» **Given data**:
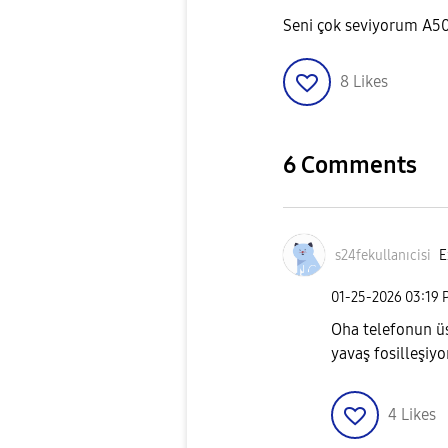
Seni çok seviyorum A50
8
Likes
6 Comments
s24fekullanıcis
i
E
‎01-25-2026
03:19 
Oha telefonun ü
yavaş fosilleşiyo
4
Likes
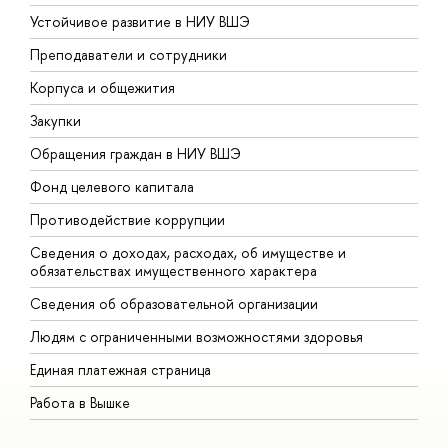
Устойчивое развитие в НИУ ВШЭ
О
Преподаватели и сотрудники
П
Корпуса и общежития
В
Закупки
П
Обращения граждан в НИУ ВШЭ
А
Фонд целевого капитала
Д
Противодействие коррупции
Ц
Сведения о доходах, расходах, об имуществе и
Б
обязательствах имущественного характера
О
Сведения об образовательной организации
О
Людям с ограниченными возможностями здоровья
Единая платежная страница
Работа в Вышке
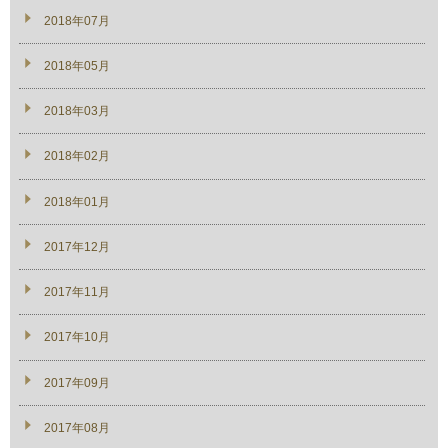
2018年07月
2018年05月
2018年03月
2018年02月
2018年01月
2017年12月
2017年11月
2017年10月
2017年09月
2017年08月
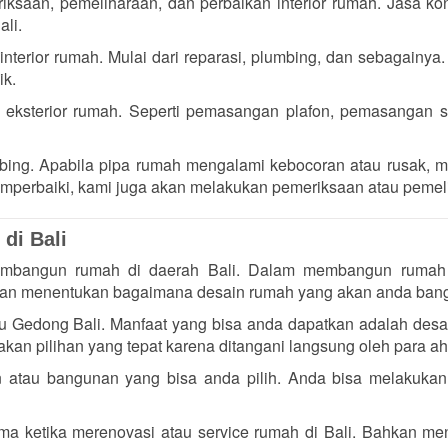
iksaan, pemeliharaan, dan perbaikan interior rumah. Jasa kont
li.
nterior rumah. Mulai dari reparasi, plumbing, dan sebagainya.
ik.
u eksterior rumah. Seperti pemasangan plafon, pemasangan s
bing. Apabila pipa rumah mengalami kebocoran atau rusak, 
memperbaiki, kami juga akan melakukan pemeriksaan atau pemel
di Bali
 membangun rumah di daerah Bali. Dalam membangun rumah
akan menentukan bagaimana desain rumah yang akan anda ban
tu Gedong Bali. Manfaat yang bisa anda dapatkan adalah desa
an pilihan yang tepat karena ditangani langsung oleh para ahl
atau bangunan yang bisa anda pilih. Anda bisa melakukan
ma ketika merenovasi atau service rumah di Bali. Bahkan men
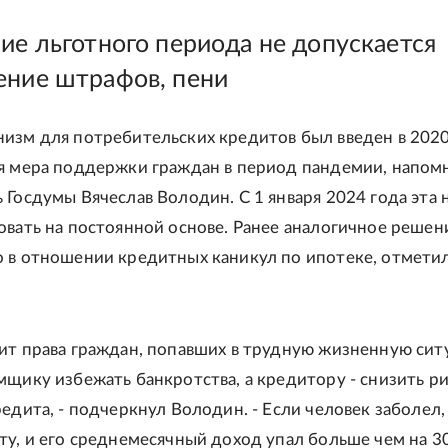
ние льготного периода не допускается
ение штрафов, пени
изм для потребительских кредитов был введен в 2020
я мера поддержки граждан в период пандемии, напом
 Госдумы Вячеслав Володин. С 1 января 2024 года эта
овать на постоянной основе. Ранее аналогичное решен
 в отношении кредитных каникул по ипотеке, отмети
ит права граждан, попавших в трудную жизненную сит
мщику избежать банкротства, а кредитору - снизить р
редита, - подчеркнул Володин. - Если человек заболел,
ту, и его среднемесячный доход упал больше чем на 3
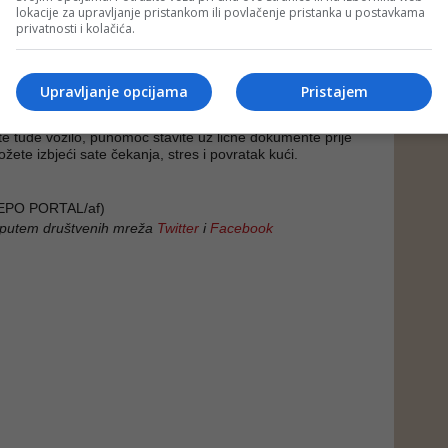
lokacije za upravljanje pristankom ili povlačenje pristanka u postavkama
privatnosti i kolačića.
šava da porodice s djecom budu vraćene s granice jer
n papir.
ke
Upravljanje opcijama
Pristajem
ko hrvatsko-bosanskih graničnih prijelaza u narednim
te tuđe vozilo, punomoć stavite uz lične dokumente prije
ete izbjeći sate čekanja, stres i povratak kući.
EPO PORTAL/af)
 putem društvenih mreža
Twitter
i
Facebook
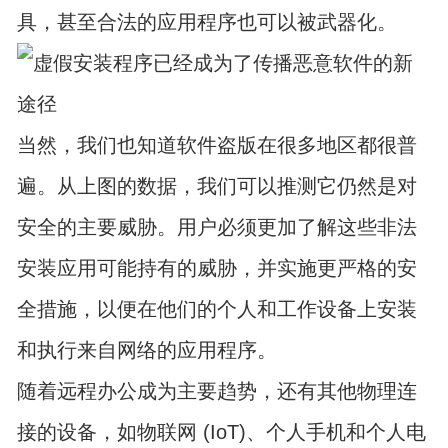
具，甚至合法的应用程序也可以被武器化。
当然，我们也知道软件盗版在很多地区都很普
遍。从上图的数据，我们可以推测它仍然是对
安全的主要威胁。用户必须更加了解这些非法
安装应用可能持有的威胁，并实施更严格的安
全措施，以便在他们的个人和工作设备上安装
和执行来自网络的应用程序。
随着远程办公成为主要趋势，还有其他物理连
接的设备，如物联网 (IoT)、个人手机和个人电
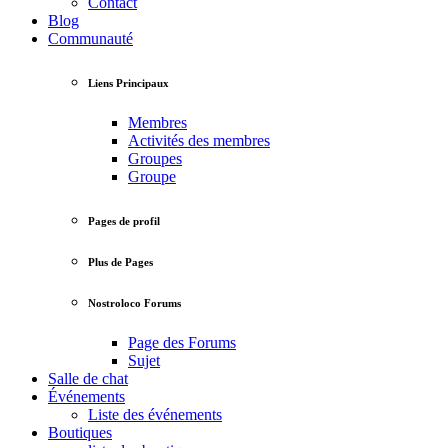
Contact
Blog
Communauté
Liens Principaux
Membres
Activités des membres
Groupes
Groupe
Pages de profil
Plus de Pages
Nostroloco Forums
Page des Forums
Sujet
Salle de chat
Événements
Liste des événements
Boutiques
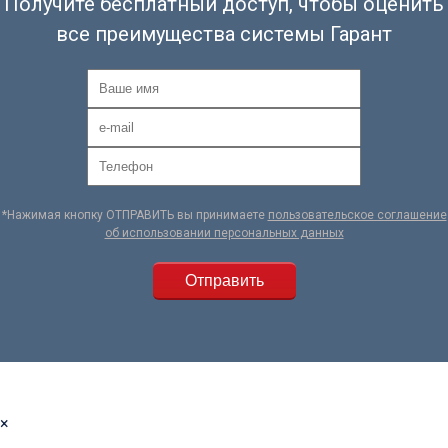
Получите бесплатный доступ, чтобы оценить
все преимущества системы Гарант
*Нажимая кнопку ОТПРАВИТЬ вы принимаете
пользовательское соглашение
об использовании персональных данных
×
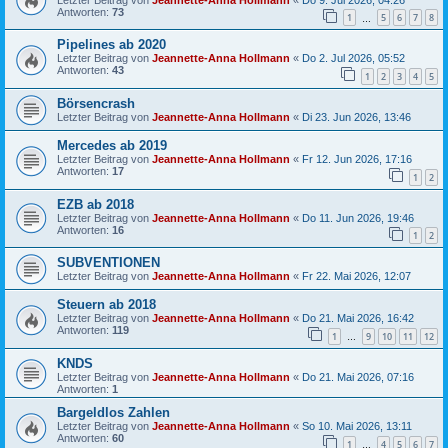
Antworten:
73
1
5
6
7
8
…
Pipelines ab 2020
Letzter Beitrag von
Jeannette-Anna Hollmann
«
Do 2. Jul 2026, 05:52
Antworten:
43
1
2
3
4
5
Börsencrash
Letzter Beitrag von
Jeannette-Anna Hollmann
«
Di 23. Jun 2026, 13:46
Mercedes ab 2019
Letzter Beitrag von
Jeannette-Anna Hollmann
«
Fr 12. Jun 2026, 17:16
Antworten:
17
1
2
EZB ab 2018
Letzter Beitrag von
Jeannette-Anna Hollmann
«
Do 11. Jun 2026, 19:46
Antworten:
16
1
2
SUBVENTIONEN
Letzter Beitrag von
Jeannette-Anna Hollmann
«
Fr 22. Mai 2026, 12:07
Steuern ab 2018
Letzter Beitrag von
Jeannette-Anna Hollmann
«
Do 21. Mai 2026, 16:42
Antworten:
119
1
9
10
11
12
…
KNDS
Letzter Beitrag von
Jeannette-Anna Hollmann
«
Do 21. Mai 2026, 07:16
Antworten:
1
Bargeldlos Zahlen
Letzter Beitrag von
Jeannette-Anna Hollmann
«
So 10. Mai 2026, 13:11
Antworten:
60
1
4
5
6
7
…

» **Your task**:
Count how many lines in the data above include the string "melakukan", and write only that number.

» **Answer section**:
2